Youth workers help young people to develop the skills they need to make lasting, positive changes in their lives. They typically provide specific services to youth with particular problems. These services may include education, employment, accommodation, training or counselling. They may also advocate for young people on issues like health, perform outreach work or run community education and recreation programs for local government. Their main aim is to assist young people with solving emotional, social and financial problems using an agency framework.

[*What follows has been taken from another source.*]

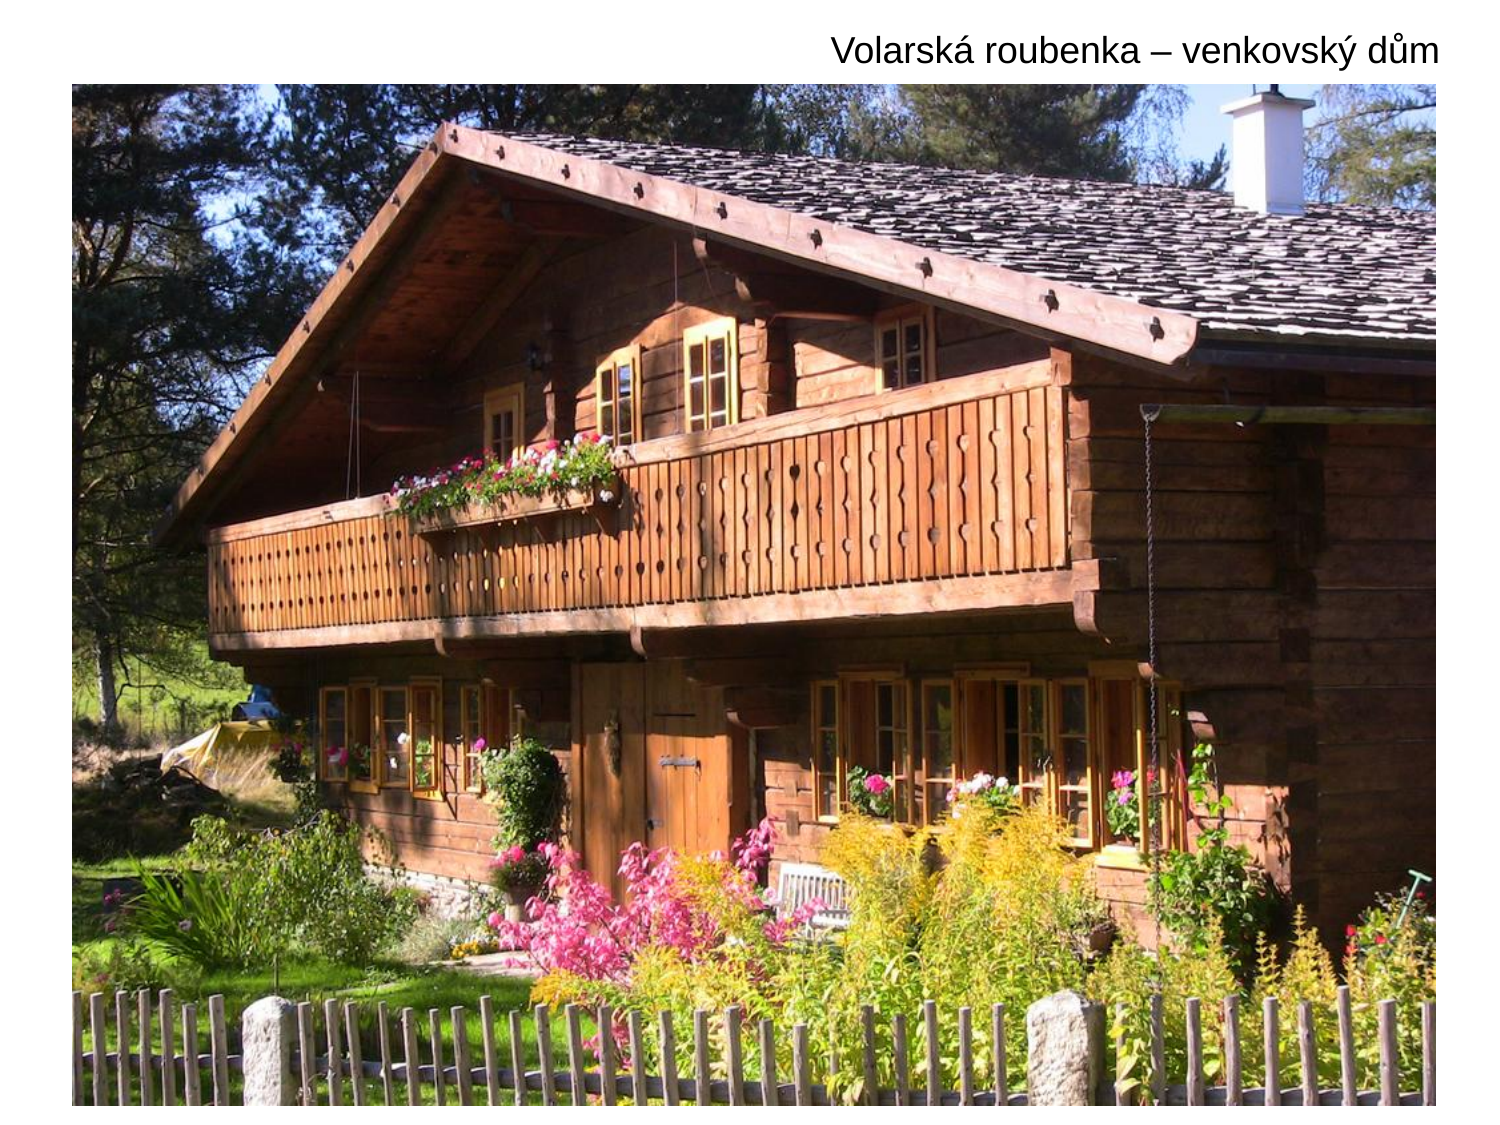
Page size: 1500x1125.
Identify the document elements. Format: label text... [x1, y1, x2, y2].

You can find youth workers in a variety of organisations like schools, corrective institutions, hospitals, community centres, refuges, drug and alcohol centres and youth organisations like the YWCA, YMCA, Scouts and Guides. They spend time in the office writing applications for funding and reports as well as counselling young people and organising activities when they are not out visiting young people at a variety of locations. Youth workers are often required to work shifts including evenings and weekends. If you relate well to young people and you are passionate about helping them to reach their full potential then this could be a great career for you.
Youth workers are responsible for assessing the needs of young people and planning and delivering programs in areas like drugs, smoking, health and fitness, gangs, violence, bullying and relationships. They are required to support, mentor and coach individuals, encouraging greater social inclusion. Youth workers typically run community projects, arts based activities, outdoor education and sporting activities. They may work in partnership with professionals from other organisations that also support young people including health, social care, education, police, local authorities and youth offending teams.